The horror genre has faced much scrutiny over the years. None more perhaps than a group of about 72 or so films collectively deemed the ‘video nasties.’ These films consisted of extreme violence and brutality, which film boards, critics, and even judges and juries believed were too obscene for viewers, persecuting anyone involved with the making of such films.
Jake West’s 2010 documentary, Video Nasties: Moral Panic, Censorship and Videotape, covers the advent of VHS tapes and what the new technology meant for filmmakers and studios. Because of the new medium, censorship was at a minimum because films could now be released without major distribution in theaters, thus giving rise to some of the most grotesque and violent horror films known to date.
While gaining popularity and a larger audience is generally a positive situation to be in, this was not the case for these video nasty films.

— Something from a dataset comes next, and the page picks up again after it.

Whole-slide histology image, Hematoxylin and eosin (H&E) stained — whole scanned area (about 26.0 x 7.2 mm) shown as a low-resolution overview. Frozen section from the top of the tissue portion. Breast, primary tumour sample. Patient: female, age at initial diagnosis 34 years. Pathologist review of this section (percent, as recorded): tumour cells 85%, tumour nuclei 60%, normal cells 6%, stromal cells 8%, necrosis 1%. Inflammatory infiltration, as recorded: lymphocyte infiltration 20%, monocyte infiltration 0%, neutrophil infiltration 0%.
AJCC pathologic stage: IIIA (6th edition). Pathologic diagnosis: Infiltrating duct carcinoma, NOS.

Organizations such as British Board of Film Classification (BBFC) started getting involved, beginning not only the censorship of VHS cover designs and posters, but also the complete chopping up, pun intended, of the films. Viewers were left with shorter, much more edited versions, which virtually destroyed the integrity and continuity of every film subject to the censorship.

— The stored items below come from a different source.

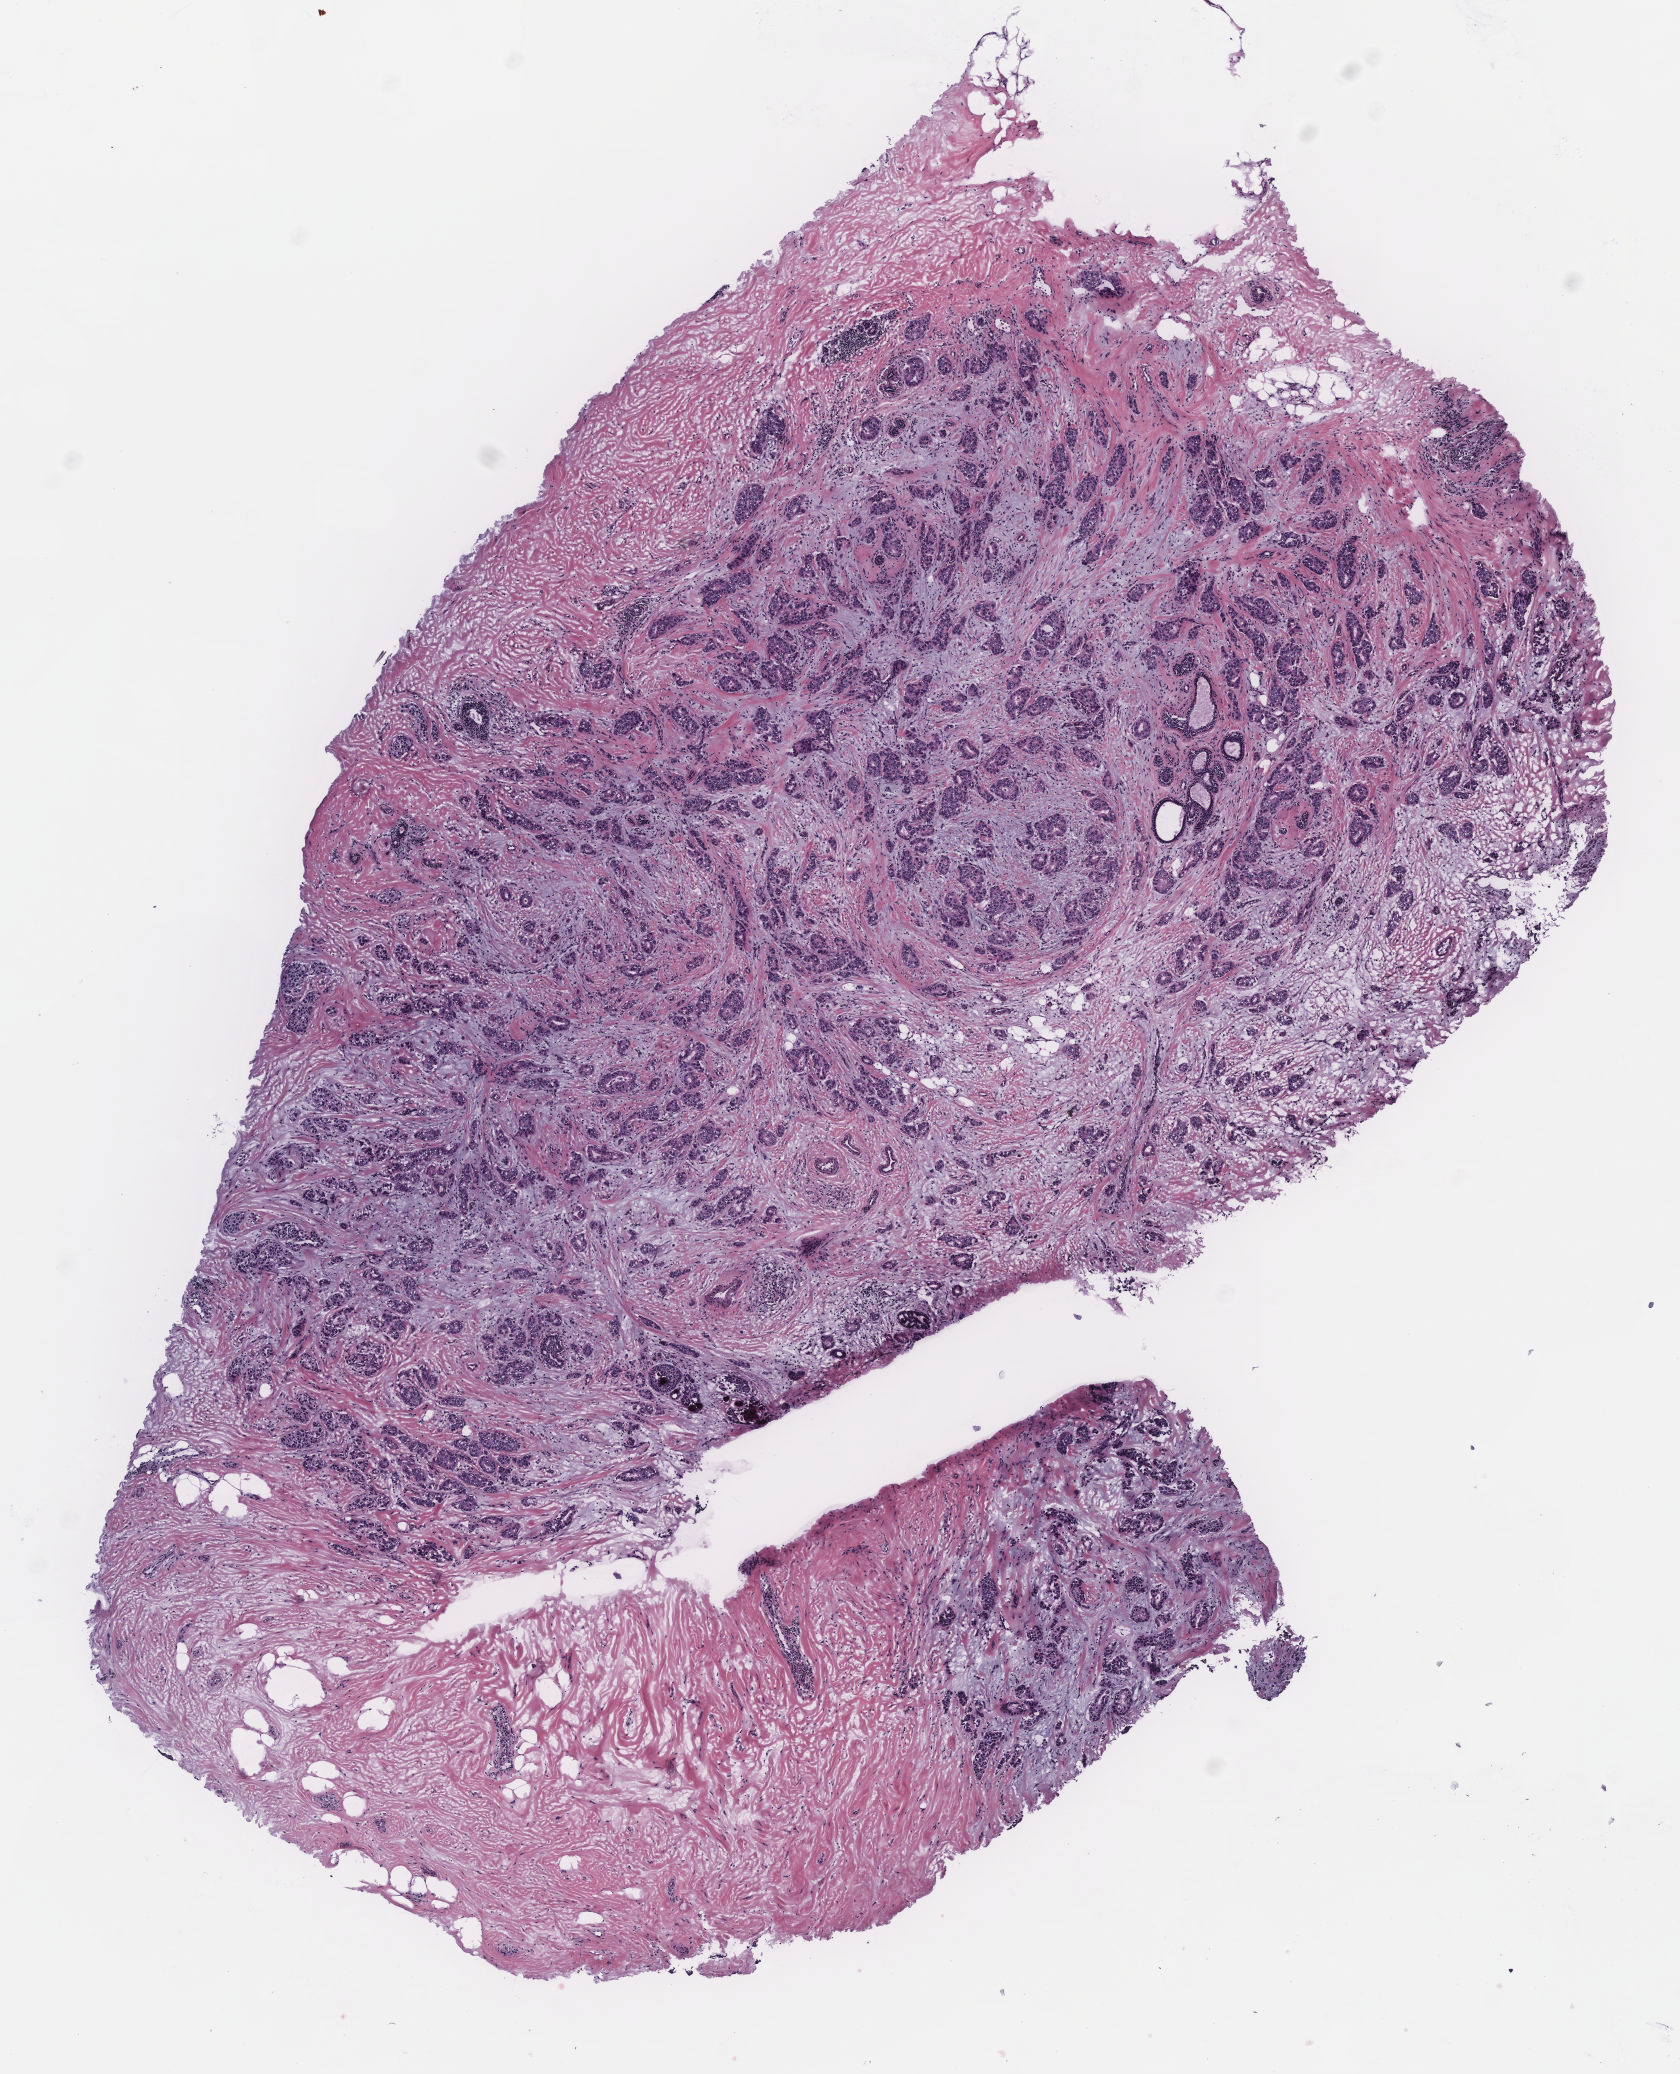
Digitized H&E-stained tissue section (whole slide), whole scanned area (about 6.7 x 8.3 mm, from a 40x scan) shown as a low-resolution overview; breast, tumour tissue. Female, 60 y/o.
• AJCC pathologic stage: IIIA
• histologic diagnosis: Infiltrating duct carcinoma, NOS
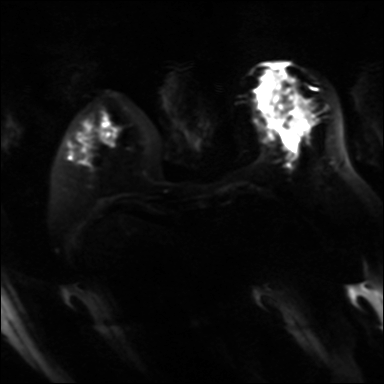
Breast MRI, one axial slice. Diffusion-weighted series; image 2 of 4 stored at this slice position (different b-values; order by instance number). 3 T. 384 × 384 image matrix, field of view 320 × 320 mm. Female patient.
Structures marked on this image (manually delineated by an expert):
- tumour on diffusion-weighted imaging: bounding box [x1, y1, x2, y2] px = [290, 117, 309, 137]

As horror fans, we all know how easily accessible our favorite films have become. We no longer have to go to the local mom and pop shops to scrounge around the shelves for our daily gore fix. The digital age has made things much easier and if you think about it, a full length film is always within reach due to a number of forms of downloading.
Because of this ease of access, we seem to forget how bad things once were. Of course, most of us, especially those in the states, didn’t have to deal with the video nasty censorship first-hand, but it has effected us to some degree to this day. Because of filmmakers getting fined and arrested, their works seized and burned, it is much more difficult to get full uncut versions of some of these works and some may never see the light of day, ever.
If you are interested in the history of the DPP list of films, known as the video nasties, do yourself a favor and pick up Severin’s release of Video Nasties: The Definitive Guide. This three-disc set houses an astonishing 14 hours of footage including West’s documentary and trailers for every single nasty film with matching introductions from various genre journalists and media academics. There really is no better release to own, if you’re looking for the most comprehensive and complete rundown of everything video nasty! Be sure to pick up a copy from Severin Films’ official website.
I give the entire three-disc package 4.5 VHS tapes out of 5!